I have a 10000 X 22 dimensional array (observations x features) and I fit a gaussian mixture with one component as following:
mixture = sklearn.mixture.GaussianMixture(n_components=1, covariance_type='full').fit(my_array)
Then, I want to calculate the mean and the covariance of the conditional distribution of the first two features over the rest as per Bishop's Pattern Recognition and Machine learning equations 2.81 and 2.82 in p.87. What I do is the following:
covariances = mixture.covariances_ # shape = (1, 22, 22) where 1 is the 1 component I fit and 22x22 is the covariance matrix
means = mixture_component.means_ # shape = (1, 22), 22 means; one for each feautre
dependent_data = features[:, 0:2] #shape = (10000, 2)
conditional_data = features[:, 2:] #shape = (10000, 20)

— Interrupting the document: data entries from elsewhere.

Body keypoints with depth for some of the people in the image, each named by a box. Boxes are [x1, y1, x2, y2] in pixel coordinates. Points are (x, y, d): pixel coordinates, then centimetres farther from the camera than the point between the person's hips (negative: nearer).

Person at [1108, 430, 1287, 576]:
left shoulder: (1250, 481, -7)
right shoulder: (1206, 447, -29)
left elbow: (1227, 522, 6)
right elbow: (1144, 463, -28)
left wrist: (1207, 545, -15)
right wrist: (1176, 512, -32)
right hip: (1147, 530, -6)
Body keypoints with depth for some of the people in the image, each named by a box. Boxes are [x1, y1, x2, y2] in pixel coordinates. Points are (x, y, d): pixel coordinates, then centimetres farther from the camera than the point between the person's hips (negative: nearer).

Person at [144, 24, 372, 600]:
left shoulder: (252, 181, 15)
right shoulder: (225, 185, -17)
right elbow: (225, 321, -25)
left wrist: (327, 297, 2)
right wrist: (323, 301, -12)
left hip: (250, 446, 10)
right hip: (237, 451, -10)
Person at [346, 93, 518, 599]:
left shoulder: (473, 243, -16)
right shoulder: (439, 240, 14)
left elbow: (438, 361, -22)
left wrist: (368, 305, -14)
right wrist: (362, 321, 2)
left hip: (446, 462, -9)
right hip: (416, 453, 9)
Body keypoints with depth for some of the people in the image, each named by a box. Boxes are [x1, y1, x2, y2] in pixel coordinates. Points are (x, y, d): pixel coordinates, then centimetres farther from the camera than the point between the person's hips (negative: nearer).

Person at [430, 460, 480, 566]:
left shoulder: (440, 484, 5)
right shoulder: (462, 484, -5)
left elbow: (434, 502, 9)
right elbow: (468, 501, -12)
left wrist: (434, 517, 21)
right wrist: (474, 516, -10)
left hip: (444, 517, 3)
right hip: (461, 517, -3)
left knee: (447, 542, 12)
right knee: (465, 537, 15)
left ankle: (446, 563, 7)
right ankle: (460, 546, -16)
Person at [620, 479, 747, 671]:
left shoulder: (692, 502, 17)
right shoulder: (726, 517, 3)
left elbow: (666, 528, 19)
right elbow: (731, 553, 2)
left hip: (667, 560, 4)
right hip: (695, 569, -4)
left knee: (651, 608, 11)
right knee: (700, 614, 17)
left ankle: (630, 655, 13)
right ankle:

mu_a = means[:, 0:2] # Mu of the dependent variables
mu_b = means[:, 2:] # Mu of the independent variables
cov_aa = covariances[0, 0:2, 0:2] # Cov of the dependent vars
cov_bb = covariances[0, 2:, 2:] # Cov of independent vars
cov_ab = covariances[0, 0:2, 2:]
cov_ba = covariances[0, 2:, 0:2]
A = (conditional_data.transpose() - mu_b.transpose())
B = cov_ab.dot(np.linalg.inv(cov_bb))
conditional_mu = mu_a + B.dot(A).transpose()
conditional_cov = cov_aa - cov_ab.dot(np.linalg.inv(cov_bb)).dot(cov_ba)
My problem is that on calculating the conditional_mu and the conditional_cov, I'm getting the following shapes:
conditional_mu.shape
(10000, 2)
conditional_cov.shape
(2,2)
I was expecting that the shape of the conditional_mu should be (1,2) because I only want to find the means of the first two features over the rest. Why am I getting a mean for each observation instead?